======== Records for the exercise

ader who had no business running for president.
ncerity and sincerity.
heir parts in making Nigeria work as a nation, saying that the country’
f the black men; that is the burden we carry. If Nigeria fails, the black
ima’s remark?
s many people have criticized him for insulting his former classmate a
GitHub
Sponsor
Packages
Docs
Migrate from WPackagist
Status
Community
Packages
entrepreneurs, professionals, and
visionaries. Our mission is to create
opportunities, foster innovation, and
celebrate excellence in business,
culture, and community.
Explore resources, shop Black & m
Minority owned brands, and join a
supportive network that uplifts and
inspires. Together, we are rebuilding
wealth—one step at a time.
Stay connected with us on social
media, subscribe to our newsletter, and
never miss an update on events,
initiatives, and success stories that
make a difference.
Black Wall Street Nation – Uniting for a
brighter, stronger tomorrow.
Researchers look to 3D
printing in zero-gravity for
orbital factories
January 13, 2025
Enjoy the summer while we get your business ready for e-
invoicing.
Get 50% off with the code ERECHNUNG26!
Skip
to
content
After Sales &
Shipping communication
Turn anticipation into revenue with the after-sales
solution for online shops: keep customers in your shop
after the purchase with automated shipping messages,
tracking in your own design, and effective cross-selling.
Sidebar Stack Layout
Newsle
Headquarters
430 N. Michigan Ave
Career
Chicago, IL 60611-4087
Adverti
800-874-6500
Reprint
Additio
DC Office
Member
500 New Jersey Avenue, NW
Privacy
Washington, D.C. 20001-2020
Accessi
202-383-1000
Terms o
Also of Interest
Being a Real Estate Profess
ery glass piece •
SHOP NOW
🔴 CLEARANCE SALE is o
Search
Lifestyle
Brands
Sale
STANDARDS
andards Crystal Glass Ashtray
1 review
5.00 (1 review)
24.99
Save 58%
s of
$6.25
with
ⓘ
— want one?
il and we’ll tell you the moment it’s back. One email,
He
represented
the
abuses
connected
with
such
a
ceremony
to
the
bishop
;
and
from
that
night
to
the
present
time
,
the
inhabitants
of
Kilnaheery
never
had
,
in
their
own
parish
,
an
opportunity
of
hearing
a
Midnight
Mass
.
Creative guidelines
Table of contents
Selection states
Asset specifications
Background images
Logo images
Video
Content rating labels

================

● **Exercise goal**
Only the number is wanted: how many lines of the data contain the word "with"?

● **Answer section**
6